- Activity -
Where a line below holds the string "From", that line goes into the answer.

────────

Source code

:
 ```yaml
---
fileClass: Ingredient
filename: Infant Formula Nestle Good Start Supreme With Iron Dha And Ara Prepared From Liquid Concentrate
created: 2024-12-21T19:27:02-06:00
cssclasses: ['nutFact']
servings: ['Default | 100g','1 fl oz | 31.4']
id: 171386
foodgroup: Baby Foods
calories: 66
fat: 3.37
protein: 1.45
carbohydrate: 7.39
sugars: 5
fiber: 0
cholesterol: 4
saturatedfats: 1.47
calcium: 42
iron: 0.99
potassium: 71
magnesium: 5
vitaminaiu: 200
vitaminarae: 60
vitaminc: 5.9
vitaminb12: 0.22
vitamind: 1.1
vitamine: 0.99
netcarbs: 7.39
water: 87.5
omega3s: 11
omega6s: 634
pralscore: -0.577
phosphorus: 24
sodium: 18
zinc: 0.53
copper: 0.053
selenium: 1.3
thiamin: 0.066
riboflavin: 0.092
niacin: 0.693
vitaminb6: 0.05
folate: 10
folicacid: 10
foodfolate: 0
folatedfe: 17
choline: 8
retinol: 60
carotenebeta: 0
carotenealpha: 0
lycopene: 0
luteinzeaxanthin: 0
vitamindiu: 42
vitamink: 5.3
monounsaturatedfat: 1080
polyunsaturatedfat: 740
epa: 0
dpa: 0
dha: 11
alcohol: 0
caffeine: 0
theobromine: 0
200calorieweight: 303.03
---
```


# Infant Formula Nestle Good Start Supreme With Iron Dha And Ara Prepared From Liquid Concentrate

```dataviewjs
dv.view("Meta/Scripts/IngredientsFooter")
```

────────

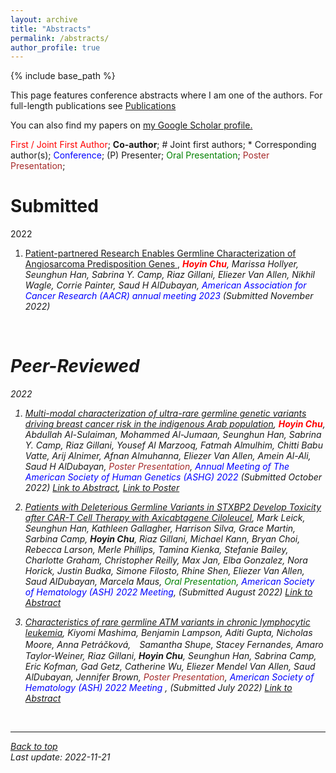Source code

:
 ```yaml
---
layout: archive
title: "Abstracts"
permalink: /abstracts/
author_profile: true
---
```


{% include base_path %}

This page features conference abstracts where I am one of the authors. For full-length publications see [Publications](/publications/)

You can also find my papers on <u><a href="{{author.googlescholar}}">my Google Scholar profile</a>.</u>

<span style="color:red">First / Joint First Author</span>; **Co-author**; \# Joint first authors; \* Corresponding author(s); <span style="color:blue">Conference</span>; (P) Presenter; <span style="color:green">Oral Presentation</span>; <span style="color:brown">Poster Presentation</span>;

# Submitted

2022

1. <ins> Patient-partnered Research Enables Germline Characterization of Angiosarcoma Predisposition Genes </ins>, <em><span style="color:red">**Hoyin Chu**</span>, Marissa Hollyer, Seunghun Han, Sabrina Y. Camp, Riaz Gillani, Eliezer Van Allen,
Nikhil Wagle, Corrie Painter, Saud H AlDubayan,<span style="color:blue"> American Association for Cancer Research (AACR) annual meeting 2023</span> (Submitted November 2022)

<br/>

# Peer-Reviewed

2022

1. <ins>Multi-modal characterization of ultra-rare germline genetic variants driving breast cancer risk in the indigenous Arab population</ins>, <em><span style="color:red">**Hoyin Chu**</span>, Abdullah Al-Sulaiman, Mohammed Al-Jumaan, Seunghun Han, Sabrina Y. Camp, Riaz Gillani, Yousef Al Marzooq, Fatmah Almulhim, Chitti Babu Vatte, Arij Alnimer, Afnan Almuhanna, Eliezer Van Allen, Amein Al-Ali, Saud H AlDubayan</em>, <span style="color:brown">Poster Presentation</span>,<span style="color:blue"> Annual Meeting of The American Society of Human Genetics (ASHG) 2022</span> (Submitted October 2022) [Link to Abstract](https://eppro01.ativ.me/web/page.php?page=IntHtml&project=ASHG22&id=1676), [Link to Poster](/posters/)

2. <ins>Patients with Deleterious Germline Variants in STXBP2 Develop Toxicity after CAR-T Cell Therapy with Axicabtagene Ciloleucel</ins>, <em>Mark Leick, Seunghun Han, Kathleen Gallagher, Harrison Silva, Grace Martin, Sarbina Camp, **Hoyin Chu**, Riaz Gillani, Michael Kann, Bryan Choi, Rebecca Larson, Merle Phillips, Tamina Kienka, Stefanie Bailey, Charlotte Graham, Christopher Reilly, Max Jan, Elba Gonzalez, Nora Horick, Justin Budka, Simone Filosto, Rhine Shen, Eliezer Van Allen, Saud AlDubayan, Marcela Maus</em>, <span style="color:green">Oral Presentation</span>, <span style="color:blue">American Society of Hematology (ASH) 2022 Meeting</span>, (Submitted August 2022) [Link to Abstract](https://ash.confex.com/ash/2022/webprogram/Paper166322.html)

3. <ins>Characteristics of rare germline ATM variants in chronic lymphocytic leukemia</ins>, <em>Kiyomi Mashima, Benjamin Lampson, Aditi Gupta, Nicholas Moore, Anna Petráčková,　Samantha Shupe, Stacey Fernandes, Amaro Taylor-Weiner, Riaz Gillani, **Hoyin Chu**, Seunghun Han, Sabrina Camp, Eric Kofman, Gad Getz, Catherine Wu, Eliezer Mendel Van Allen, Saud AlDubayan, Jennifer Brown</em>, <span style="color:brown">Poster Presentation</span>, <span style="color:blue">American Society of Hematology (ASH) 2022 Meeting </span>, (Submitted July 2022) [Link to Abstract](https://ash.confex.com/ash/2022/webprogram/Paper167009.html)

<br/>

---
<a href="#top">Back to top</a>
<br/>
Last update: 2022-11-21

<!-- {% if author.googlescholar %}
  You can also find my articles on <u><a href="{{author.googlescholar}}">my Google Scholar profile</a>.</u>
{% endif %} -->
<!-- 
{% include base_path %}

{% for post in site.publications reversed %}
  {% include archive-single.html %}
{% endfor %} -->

────────

- Answer to the problem -
filename: Infant Formula Nestle Good Start Supreme With Iron Dha And Ara Prepared From Liquid Concentrate
# Infant Formula Nestle Good Start Supreme With Iron Dha And Ara Prepared From Liquid Concentrate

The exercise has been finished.